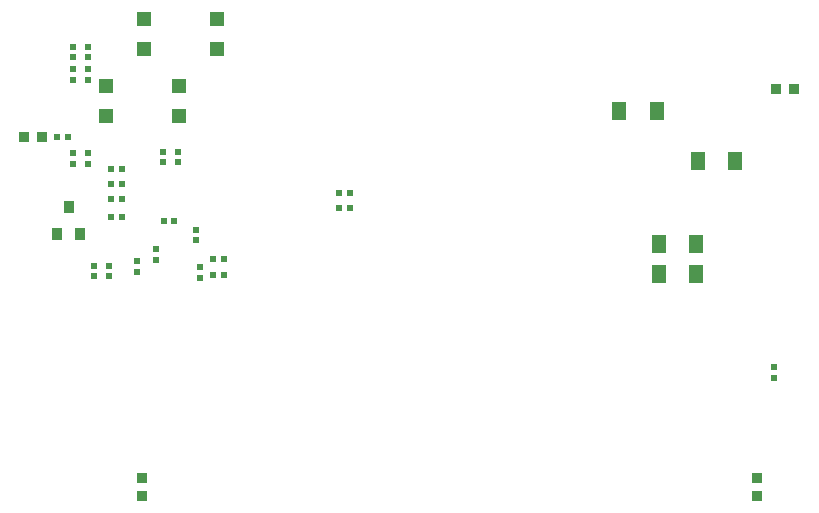
<source format=gbp>
%FSLAX44Y44*%
%MOMM*%
G71*
G01*
G75*
G04 Layer_Color=128*
G04:AMPARAMS|DCode=10|XSize=2.4mm|YSize=2.8mm|CornerRadius=0mm|HoleSize=0mm|Usage=FLASHONLY|Rotation=135.000|XOffset=0mm|YOffset=0mm|HoleType=Round|Shape=Rectangle|*
%AMROTATEDRECTD10*
4,1,4,1.8385,0.1414,-0.1414,-1.8385,-1.8385,-0.1414,0.1414,1.8385,1.8385,0.1414,0.0*
%
%ADD10ROTATEDRECTD10*%

%ADD11R,0.5000X0.6000*%
%ADD12R,0.8890X1.0160*%
%ADD13R,0.6000X0.5000*%
%ADD14R,0.8000X2.4000*%
%ADD15R,5.3000X5.0000*%
%ADD16R,1.2500X2.4000*%
%ADD17R,1.2500X1.2000*%
%ADD18R,1.2000X1.4000*%
G04:AMPARAMS|DCode=19|XSize=1.5mm|YSize=1.4mm|CornerRadius=0mm|HoleSize=0mm|Usage=FLASHONLY|Rotation=315.000|XOffset=0mm|YOffset=0mm|HoleType=Round|Shape=Rectangle|*
%AMROTATEDRECTD19*
4,1,4,-1.0253,0.0354,-0.0354,1.0253,1.0253,-0.0354,0.0354,-1.0253,-1.0253,0.0354,0.0*
%
%ADD19ROTATEDRECTD19*%

%ADD20R,1.3970X1.3970*%
%ADD21C,1.0000*%
%ADD22R,1.1000X0.5000*%
%ADD23R,1.2000X1.6000*%
%ADD24R,1.0668X0.8128*%
%ADD25R,0.7600X1.5600*%
%ADD26R,0.8128X0.8128*%
%ADD27R,1.6000X1.2000*%
%ADD28R,1.2954X1.6002*%
%ADD29R,2.0320X0.6096*%
%ADD30O,2.0320X0.6096*%
%ADD31R,3.7000X3.7000*%
%ADD32R,0.8000X0.2000*%
%ADD33R,0.8000X0.1990*%
%ADD34R,0.2000X0.8000*%
%ADD35R,0.1990X0.8000*%
%ADD36R,2.4000X0.8000*%
%ADD37R,5.0000X5.3000*%
%ADD38R,1.2000X1.2000*%
G04:AMPARAMS|DCode=39|XSize=1.5mm|YSize=1.4mm|CornerRadius=0mm|HoleSize=0mm|Usage=FLASHONLY|Rotation=45.000|XOffset=0mm|YOffset=0mm|HoleType=Round|Shape=Rectangle|*
%AMROTATEDRECTD39*
4,1,4,-0.0354,-1.0253,-1.0253,-0.0354,0.0354,1.0253,1.0253,0.0354,-0.0354,-1.0253,0.0*
%
%ADD39ROTATEDRECTD39*%

%ADD40R,2.4000X1.2500*%
%ADD41R,1.2000X1.2500*%
%ADD42R,2.6200X3.5100*%
%ADD43C,0.2000*%
%ADD44C,0.1780*%
%ADD45C,0.2540*%
%ADD46C,0.6000*%
%ADD47C,4.1200*%
%ADD48C,0.3000*%
%ADD49C,0.4000*%
%ADD50C,0.1270*%
%ADD51C,0.1800*%
%ADD52C,1.0000*%
%ADD53C,0.8000*%
%ADD54C,0.2543*%
%ADD55R,1.0668X1.5240*%
%ADD56O,1.0160X1.5240*%
%ADD57C,2.5400*%
%ADD58C,1.3500*%
%ADD59R,1.3500X1.3500*%
G04:AMPARAMS|DCode=60|XSize=4mm|YSize=4mm|CornerRadius=2mm|HoleSize=0mm|Usage=FLASHONLY|Rotation=0.000|XOffset=0mm|YOffset=0mm|HoleType=Round|Shape=RoundedRectangle|*
%AMROUNDEDRECTD60*
21,1,4.0000,0.0000,0,0,0.0*
21,1,0.0000,4.0000,0,0,0.0*
1,1,4.0000,0.0000,0.0000*
1,1,4.0000,0.0000,0.0000*
1,1,4.0000,0.0000,0.0000*
1,1,4.0000,0.0000,0.0000*
%
%ADD60ROUNDEDRECTD60*%
%ADD61R,1.0000X1.0000*%
%ADD62C,1.8000*%
%ADD63R,1.8000X1.8000*%
%ADD64C,4.5000*%
%ADD65C,2.8000*%
%ADD66C,1.2540*%
%ADD67C,0.5000*%
%ADD68R,1.0729X7.6713*%
%ADD69C,2.0000*%
%ADD70R,8.9783X5.0800*%
%ADD71R,0.8128X1.0668*%
%ADD72R,0.8128X0.8128*%
%ADD73C,1.6000*%
%ADD74C,3.0000*%
%ADD75R,9.1983X4.5380*%
%ADD76C,0.1200*%
%ADD77C,0.1250*%
%ADD78C,0.1524*%
%ADD79C,0.1999*%
%ADD80C,0.2032*%
G04:AMPARAMS|DCode=81|XSize=2.6032mm|YSize=3.0032mm|CornerRadius=0mm|HoleSize=0mm|Usage=FLASHONLY|Rotation=135.000|XOffset=0mm|YOffset=0mm|HoleType=Round|Shape=Rectangle|*
%AMROTATEDRECTD81*
4,1,4,1.9822,0.1414,-0.1414,-1.9822,-1.9822,-0.1414,0.1414,1.9822,1.9822,0.1414,0.0*
%
%ADD81ROTATEDRECTD81*%

%ADD82R,0.7032X0.8032*%
%ADD83R,1.0922X1.2192*%
%ADD84R,0.8032X0.7032*%
%ADD85R,1.0032X2.6032*%
%ADD86R,5.5032X5.2032*%
%ADD87R,1.4532X2.6032*%
%ADD88R,1.4532X1.4032*%
%ADD89R,1.4032X1.6032*%
G04:AMPARAMS|DCode=90|XSize=1.7032mm|YSize=1.6032mm|CornerRadius=0mm|HoleSize=0mm|Usage=FLASHONLY|Rotation=315.000|XOffset=0mm|YOffset=0mm|HoleType=Round|Shape=Rectangle|*
%AMROTATEDRECTD90*
4,1,4,-1.1690,0.0354,-0.0354,1.1690,1.1690,-0.0354,0.0354,-1.1690,-1.1690,0.0354,0.0*
%
%ADD90ROTATEDRECTD90*%

%ADD91R,1.6002X1.6002*%
%ADD92C,1.2032*%
%ADD93R,1.3032X0.7032*%
%ADD94R,1.4032X1.8032*%
%ADD95R,1.2700X1.0160*%
%ADD96R,0.9632X1.7632*%
%ADD97R,1.0160X1.0160*%
%ADD98R,1.8032X1.4032*%
%ADD99R,1.4986X1.8034*%
%ADD100R,2.2352X0.8128*%
%ADD101O,2.2352X0.8128*%
%ADD102R,3.8000X3.8000*%
%ADD103R,0.9000X0.3000*%
%ADD104R,0.9000X0.3000*%
%ADD105R,0.9000X0.2990*%
%ADD106R,0.9000X0.2990*%
%ADD107R,0.3000X0.9000*%
%ADD108R,0.2990X0.9000*%
%ADD109R,2.6032X1.0032*%
%ADD110R,5.2032X5.5032*%
%ADD111R,1.4032X1.4032*%
G04:AMPARAMS|DCode=112|XSize=1.7032mm|YSize=1.6032mm|CornerRadius=0mm|HoleSize=0mm|Usage=FLASHONLY|Rotation=45.000|XOffset=0mm|YOffset=0mm|HoleType=Round|Shape=Rectangle|*
%AMROTATEDRECTD112*
4,1,4,-0.0354,-1.1690,-1.1690,-0.0354,0.0354,1.1690,1.1690,0.0354,-0.0354,-1.1690,0.0*
%
%ADD112ROTATEDRECTD112*%

%ADD113R,2.6032X1.4532*%
%ADD114R,1.4032X1.4532*%
%ADD115R,2.8232X3.7132*%
%ADD116R,1.1668X1.6240*%
%ADD117O,1.1160X1.6240*%
%ADD118C,2.6400*%
%ADD119C,1.5532*%
%ADD120R,1.5532X1.5532*%
G04:AMPARAMS|DCode=121|XSize=4.2032mm|YSize=4.2032mm|CornerRadius=2.1016mm|HoleSize=0mm|Usage=FLASHONLY|Rotation=0.000|XOffset=0mm|YOffset=0mm|HoleType=Round|Shape=RoundedRectangle|*
%AMROUNDEDRECTD121*
21,1,4.2032,0.0000,0,0,0.0*
21,1,0.0000,4.2032,0,0,0.0*
1,1,4.2032,0.0000,0.0000*
1,1,4.2032,0.0000,0.0000*
1,1,4.2032,0.0000,0.0000*
1,1,4.2032,0.0000,0.0000*
%
%ADD121ROUNDEDRECTD121*%
%ADD122R,1.2032X1.2032*%
%ADD123C,2.0032*%
%ADD124R,2.0032X2.0032*%
%ADD125C,4.7032*%
%ADD126C,3.0032*%
%ADD127C,1.4572*%
%ADD128C,0.7032*%
%ADD129R,1.0160X1.2700*%
%ADD130R,1.0160X1.0160*%
D11*
X198700Y238600D02*
D03*
X207700D02*
D03*
X198700Y224790D02*
D03*
X207700D02*
D03*
X75620Y341630D02*
D03*
X66620D02*
D03*
X156790Y271051D02*
D03*
X165790D02*
D03*
X305380Y281940D02*
D03*
X314380D02*
D03*
X305380Y294520D02*
D03*
X314380D02*
D03*
X112340Y274320D02*
D03*
X121340D02*
D03*
X112340Y302260D02*
D03*
X121340D02*
D03*
X112340Y289560D02*
D03*
X121340D02*
D03*
X112340Y314960D02*
D03*
X121340D02*
D03*
D13*
X80010Y328350D02*
D03*
Y319350D02*
D03*
X168910Y329620D02*
D03*
Y320620D02*
D03*
X156210Y329620D02*
D03*
Y320620D02*
D03*
X92710Y328350D02*
D03*
Y319350D02*
D03*
X673850Y147077D02*
D03*
Y138077D02*
D03*
X187960Y231830D02*
D03*
Y222830D02*
D03*
X133886Y236910D02*
D03*
Y227910D02*
D03*
X184150Y254580D02*
D03*
Y263580D02*
D03*
X110490Y233100D02*
D03*
Y224100D02*
D03*
X97790D02*
D03*
Y233100D02*
D03*
X150266Y238070D02*
D03*
Y247070D02*
D03*
X80010Y390470D02*
D03*
Y399470D02*
D03*
X92806Y390470D02*
D03*
Y399470D02*
D03*
Y409520D02*
D03*
Y418520D02*
D03*
X80010Y409520D02*
D03*
Y418520D02*
D03*
D23*
X574180Y364170D02*
D03*
X542180D02*
D03*
X607820Y226045D02*
D03*
X575820D02*
D03*
X608840Y321310D02*
D03*
X640840D02*
D03*
X607820Y251460D02*
D03*
X575820D02*
D03*
D26*
X38790Y341630D02*
D03*
X54030D02*
D03*
X690880Y382270D02*
D03*
X675640D02*
D03*
D38*
X170180Y359418D02*
D03*
Y384818D02*
D03*
X108180D02*
D03*
Y359418D02*
D03*
X201910Y416568D02*
D03*
Y441968D02*
D03*
X139910D02*
D03*
Y416568D02*
D03*
D71*
X85788Y259507D02*
D03*
X66713D02*
D03*
X76251Y282443D02*
D03*
D72*
X659130Y38100D02*
D03*
Y53340D02*
D03*
X138430Y38100D02*
D03*
Y53340D02*
D03*
M02*

</source>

**EXERCISE**
Output exactly the lines between the one containing "X187960Y231830D02*" and the final line above, both inclusive.

**ANSWER TO THE EXERCISE**
X187960Y231830D02*
D03*
Y222830D02*
D03*
X133886Y236910D02*
D03*
Y227910D02*
D03*
X184150Y254580D02*
D03*
Y263580D02*
D03*
X110490Y233100D02*
D03*
Y224100D02*
D03*
X97790D02*
D03*
Y233100D02*
D03*
X150266Y238070D02*
D03*
Y247070D02*
D03*
X80010Y390470D02*
D03*
Y399470D02*
D03*
X92806Y390470D02*
D03*
Y399470D02*
D03*
Y409520D02*
D03*
Y418520D02*
D03*
X80010Y409520D02*
D03*
Y418520D02*
D03*
D23*
X574180Y364170D02*
D03*
X542180D02*
D03*
X607820Y226045D02*
D03*
X575820D02*
D03*
X608840Y321310D02*
D03*
X640840D02*
D03*
X607820Y251460D02*
D03*
X575820D02*
D03*
D26*
X38790Y341630D02*
D03*
X54030D02*
D03*
X690880Y382270D02*
D03*
X675640D02*
D03*
D38*
X170180Y359418D02*
D03*
Y384818D02*
D03*
X108180D02*
D03*
Y359418D02*
D03*
X201910Y416568D02*
D03*
Y441968D02*
D03*
X139910D02*
D03*
Y416568D02*
D03*
D71*
X85788Y259507D02*
D03*
X66713D02*
D03*
X76251Y282443D02*
D03*
D72*
X659130Y38100D02*
D03*
Y53340D02*
D03*
X138430Y38100D02*
D03*
Y53340D02*
D03*
M02*

</source>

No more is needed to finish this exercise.